Wandern im Eigenthal/LU, einkehren in der Unterlauelen/NW
Das idyllische Tal am Nordfuss des Pilatus ist zum Wandern auch für Leute geeignet, die keine roten Socken besitzen, nicht ausgesprochen berggängig sind und eigentlich lieber spazieren statt wandern… Das autofreie, breite Tal ist angenehm flach, die Landschaft zauberhaft, die Bergsicht imposant. Ein kurzes Stück bergauf unter die Füsse zu nehmen und bis zur Alpwirtschaft Unterlauelen hochzusteigen, lohnt sich auch für Fussfaule. Christoph und Marlène Keiser-Waser führen hier in der Nidwaldner Enklave eine Wirtschaft mit hervorragender Hausmannskost. Zurzeit steht Wild aus eigener, lokaler Jagd auf der Karte. Wer auf Deftiges steht, reserviert für die Metzgete-Wochen (November bis Februar). Wer’s romantisch-rustikal mag, übernachtet im Heu oder im Hüttli. Wer Wellness mit ländlichem Charme ausprobieren möchte, bringt Badehose oder Bikini mit und geniesst ein duftendes Bad im beheizten Holzzuber (fasst 9 Leute) unter freiem Himmel.
eigenthal.ch
unterlauelen.ch
- Anita Lehmeier, Leitung Text/Kultur

Spaziergang Üetliberg-Albispass, Einkehren im Restaurant Albishaus, Zürich
Die Gratwanderung vom Hausberg von Zürich, dem Üetliberg, über die Felsenegg zum Albispass garantiert freie Sicht auf Säntis & Co., den Zürich- und den Zugersee.
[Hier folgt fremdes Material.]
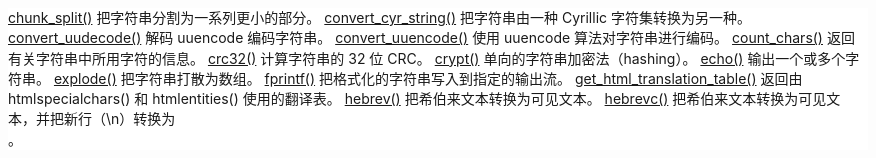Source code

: <tr>
<td style="text-align:center"><a href="https://www.w3school.com.cn/php/func_string_chunk_split.asp" target="_blank">chunk_split()</a></td>
<td style="text-align:center">把字符串分割为一系列更小的部分。</td>
</tr>
<tr>
<td style="text-align:center"><a href="https://www.w3school.com.cn/php/func_string_convert_cyr_string.asp" target="_blank">convert_cyr_string()</a></td>
<td style="text-align:center">把字符串由一种 Cyrillic 字符集转换为另一种。</td>
</tr>
<tr>
<td style="text-align:center"><a href="https://www.w3school.com.cn/php/func_string_convert_uudecode.asp" target="_blank">convert_uudecode()</a></td>
<td style="text-align:center">解码 uuencode 编码字符串。</td>
</tr>
<tr>
<td style="text-align:center"><a href="https://www.w3school.com.cn/php/func_string_convert_uuencode.asp" target="_blank">convert_uuencode()</a></td>
<td style="text-align:center">使用 uuencode 算法对字符串进行编码。</td>
</tr>
<tr>
<td style="text-align:center"><a href="https://www.w3school.com.cn/php/func_string_count_chars.asp" target="_blank">count_chars()</a></td>
<td style="text-align:center">返回有关字符串中所用字符的信息。</td>
</tr>
<tr>
<td style="text-align:center"><a href="https://www.w3school.com.cn/php/func_string_crc32.asp" target="_blank">crc32()</a></td>
<td style="text-align:center">计算字符串的 32 位 CRC。</td>
</tr>
<tr>
<td style="text-align:center"><a href="https://www.w3school.com.cn/php/func_string_crypt.asp" target="_blank">crypt()</a></td>
<td style="text-align:center">单向的字符串加密法（hashing）。</td>
</tr>
<tr>
<td style="text-align:center"><a href="https://www.w3school.com.cn/php/func_string_echo.asp" target="_blank">echo()</a></td>
<td style="text-align:center">输出一个或多个字符串。</td>
</tr>
<tr>
<td style="text-align:center"><a href="https://www.w3school.com.cn/php/func_string_explode.asp" target="_blank">explode()</a></td>
<td style="text-align:center">把字符串打散为数组。</td>
</tr>
<tr>
<td style="text-align:center"><a href="https://www.w3school.com.cn/php/func_string_fprintf.asp" target="_blank">fprintf()</a></td>
<td style="text-align:center">把格式化的字符串写入到指定的输出流。</td>
</tr>
<tr>
<td style="text-align:center"><a href="https://www.w3school.com.cn/php/func_string_get_html_translation_table.asp" target="_blank">get_html_translation_table()</a></td>
<td style="text-align:center">返回由 htmlspecialchars() 和 htmlentities() 使用的翻译表。</td>
</tr>
<tr>
<td style="text-align:center"><a href="https://www.w3school.com.cn/php/func_string_hebrev.asp" target="_blank">hebrev()</a></td>
<td style="text-align:center">把希伯来文本转换为可见文本。</td>
</tr>
<tr>
<td style="text-align:center"><a href="https://www.w3school.com.cn/php/func_string_hebrevc.asp" target="_blank">hebrevc()</a></td>
<td style="text-align:center">把希伯来文本转换为可见文本，并把新行（\n）转换为 <br />。</td>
Wenn der Wald sich im schönsten Herbsttenue zeigt und die Bienen wie betrunken die letzten Runden fliegen, lassen sich die milden Sonnestrahlen auf der Gartenterrasse des Albishauses geniessen, am besten bei einem Schümli Pflümli und oder einem Coupe Dänemark.
albishaus.ch
- Martina Russi, Moderedaktorin

20. Glarner Alpchäs- und Schabziger-Märt 
Ich als Käse-Liebhaber finde am Glarner Alpchäs- und Schabziger Märt alles, was mein Herz begehrt - und vielleicht noch ein bisschen mehr. 11 Glarner Alpen bieten ihren Käse an schön geschmückten Verkaufsständen zum Probieren an, es wird Älplermusik gespielt und zudem können typische Älplerspeisen verköstig werden. Um die Älplermagronen zu verdauen, kombiniere ich diesen Älpler-Leckerbissen mit einer Wanderung durch das schmucke Elm und Region inmitten des Unesco Welterbe Tektonikarena Sardona. Eine traditionelle Alpabfahrt mit schön geschmückten Kühen runden den Herbsttag ab.
glarona.ch/glarneralpchaesmaert
- Coralie Wipf, Grafikerin

Pilzen
Der Herbst ist nicht meine liebste Jahreszeit, ausser wenn es ums Essen geht. Selbst gemachte Spätzli mit Wildgeschnetzeltem, Rotkohl und glasierten Marroni … Einfach nur toll! Was aber auch natürlich nicht fehlen darf sind selbstgesammelte Pilze. Das eigene Sammelgut zuhause zuzubereiten erfüllt einem dann mit einem gewissen Stolz.